[Collected data entries]
· · · ·

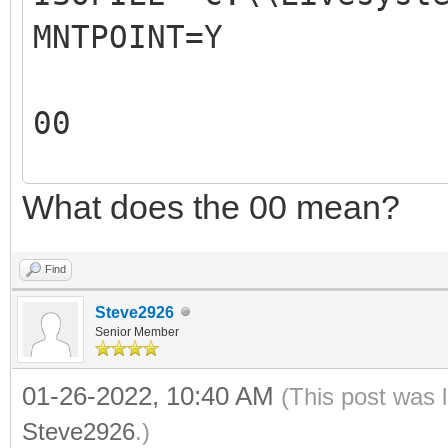
MNTPOINT=Y
REM The 2nd parameter
ISO file mountpoint.
00
REM For example: 
REM
What does the 00 mean?
00
REM The output of thi
X:\VentoyAutoRun.log
Find
REM
Steve2926
REM
Senior Member
#####################
01-26-2022, 10:40 AM
(This post was 
#####################
Steve2926
.)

· · · ·

■ YOUR TASK
An exact copy of the entries, without any pictures, is what the answer should be.

■ REPLY
MNTPOINT=Y
REM The 2nd parameter
ISO file mountpoint.
00
REM For example: 
REM
What does the 00 mean?
00
REM The output of thi
X:\VentoyAutoRun.log
Find
REM
Steve2926
REM
Senior Member
#####################
01-26-2022, 10:40 AM
(This post was 
#####################
Steve2926
.)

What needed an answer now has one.